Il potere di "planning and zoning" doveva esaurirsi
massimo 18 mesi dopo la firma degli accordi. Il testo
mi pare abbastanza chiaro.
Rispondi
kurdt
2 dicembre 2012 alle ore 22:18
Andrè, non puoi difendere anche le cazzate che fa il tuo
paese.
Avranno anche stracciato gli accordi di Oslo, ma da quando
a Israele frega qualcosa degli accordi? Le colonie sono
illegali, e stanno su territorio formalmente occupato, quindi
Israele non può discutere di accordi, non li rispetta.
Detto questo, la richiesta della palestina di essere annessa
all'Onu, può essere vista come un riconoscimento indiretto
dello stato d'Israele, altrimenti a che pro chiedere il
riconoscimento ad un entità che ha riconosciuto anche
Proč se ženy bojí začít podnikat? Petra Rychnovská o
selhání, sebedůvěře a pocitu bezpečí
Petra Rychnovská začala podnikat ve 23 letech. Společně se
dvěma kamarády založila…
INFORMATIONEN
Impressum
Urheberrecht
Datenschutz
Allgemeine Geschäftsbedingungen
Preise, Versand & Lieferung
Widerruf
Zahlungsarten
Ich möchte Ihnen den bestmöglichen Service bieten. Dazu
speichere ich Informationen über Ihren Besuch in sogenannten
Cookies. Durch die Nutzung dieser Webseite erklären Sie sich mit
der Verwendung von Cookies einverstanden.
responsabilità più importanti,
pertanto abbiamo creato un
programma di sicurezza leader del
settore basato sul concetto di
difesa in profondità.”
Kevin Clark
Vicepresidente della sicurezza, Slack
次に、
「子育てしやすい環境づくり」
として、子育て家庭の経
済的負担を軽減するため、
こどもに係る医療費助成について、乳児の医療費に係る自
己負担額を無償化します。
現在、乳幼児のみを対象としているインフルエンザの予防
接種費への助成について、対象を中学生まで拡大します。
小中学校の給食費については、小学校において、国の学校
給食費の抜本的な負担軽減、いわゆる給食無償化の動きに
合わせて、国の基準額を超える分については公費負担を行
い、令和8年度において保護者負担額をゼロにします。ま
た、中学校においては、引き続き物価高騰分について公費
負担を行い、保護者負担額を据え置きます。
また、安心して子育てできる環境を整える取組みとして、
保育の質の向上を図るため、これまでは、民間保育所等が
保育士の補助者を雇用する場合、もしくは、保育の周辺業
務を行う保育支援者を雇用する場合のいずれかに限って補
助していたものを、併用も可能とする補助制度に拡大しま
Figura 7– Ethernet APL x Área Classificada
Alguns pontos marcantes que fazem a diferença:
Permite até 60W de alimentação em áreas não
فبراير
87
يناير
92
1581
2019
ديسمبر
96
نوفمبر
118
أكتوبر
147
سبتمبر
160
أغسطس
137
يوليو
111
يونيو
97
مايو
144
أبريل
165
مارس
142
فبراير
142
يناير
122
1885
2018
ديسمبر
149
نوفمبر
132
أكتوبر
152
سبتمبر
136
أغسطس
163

# # # # #

* Task
Return every line of the material above verbatim, keeping the original order, languages and line breaks.

* Written reply
Il potere di "planning and zoning" doveva esaurirsi
massimo 18 mesi dopo la firma degli accordi. Il testo
mi pare abbastanza chiaro.
Rispondi
kurdt
2 dicembre 2012 alle ore 22:18
Andrè, non puoi difendere anche le cazzate che fa il tuo
paese.
Avranno anche stracciato gli accordi di Oslo, ma da quando
a Israele frega qualcosa degli accordi? Le colonie sono
illegali, e stanno su territorio formalmente occupato, quindi
Israele non può discutere di accordi, non li rispetta.
Detto questo, la richiesta della palestina di essere annessa
all'Onu, può essere vista come un riconoscimento indiretto
dello stato d'Israele, altrimenti a che pro chiedere il
riconoscimento ad un entità che ha riconosciuto anche
Proč se ženy bojí začít podnikat? Petra Rychnovská o
selhání, sebedůvěře a pocitu bezpečí
Petra Rychnovská začala podnikat ve 23 letech. Společně se
dvěma kamarády založila…
INFORMATIONEN
Impressum
Urheberrecht
Datenschutz
Allgemeine Geschäftsbedingungen
Preise, Versand & Lieferung
Widerruf
Zahlungsarten
Ich möchte Ihnen den bestmöglichen Service bieten. Dazu
speichere ich Informationen über Ihren Besuch in sogenannten
Cookies. Durch die Nutzung dieser Webseite erklären Sie sich mit
der Verwendung von Cookies einverstanden.
responsabilità più importanti,
pertanto abbiamo creato un
programma di sicurezza leader del
settore basato sul concetto di
difesa in profondità.”
Kevin Clark
Vicepresidente della sicurezza, Slack
次に、
「子育てしやすい環境づくり」
として、子育て家庭の経
済的負担を軽減するため、
こどもに係る医療費助成について、乳児の医療費に係る自
己負担額を無償化します。
現在、乳幼児のみを対象としているインフルエンザの予防
接種費への助成について、対象を中学生まで拡大します。
小中学校の給食費については、小学校において、国の学校
給食費の抜本的な負担軽減、いわゆる給食無償化の動きに
合わせて、国の基準額を超える分については公費負担を行
い、令和8年度において保護者負担額をゼロにします。ま
た、中学校においては、引き続き物価高騰分について公費
負担を行い、保護者負担額を据え置きます。
また、安心して子育てできる環境を整える取組みとして、
保育の質の向上を図るため、これまでは、民間保育所等が
保育士の補助者を雇用する場合、もしくは、保育の周辺業
務を行う保育支援者を雇用する場合のいずれかに限って補
助していたものを、併用も可能とする補助制度に拡大しま
Figura 7– Ethernet APL x Área Classificada
Alguns pontos marcantes que fazem a diferença:
Permite até 60W de alimentação em áreas não
فبراير
87
يناير
92
1581
2019
ديسمبر
96
نوفمبر
118
أكتوبر
147
سبتمبر
160
أغسطس
137
يوليو
111
يونيو
97
مايو
144
أبريل
165
مارس
142
فبراير
142
يناير
122
1885
2018
ديسمبر
149
نوفمبر
132
أكتوبر
152
سبتمبر
136
أغسطس
163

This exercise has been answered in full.